--- GIVEN RECORDS ---

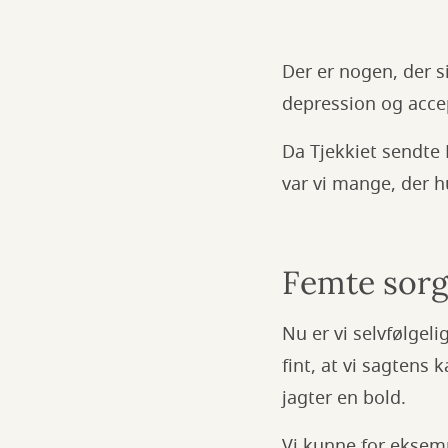
Der er nogen, der s
depression og acce
Da Tjekkiet sendte 
var vi mange, der h
Femte sorg
Nu er vi selvfølgelig
fint, at vi sagtens
jagter en bold.
Vi kunne for eksemp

---

◆ **HOW TO COMPLETE THIS TASK**:
Lines from the one holding "fint, at vi sagtens" through the end of the material above should be output exactly, and all others skipped.

◆ **RESPONSE**:
fint, at vi sagtens
jagter en bold.
Vi kunne for eksemp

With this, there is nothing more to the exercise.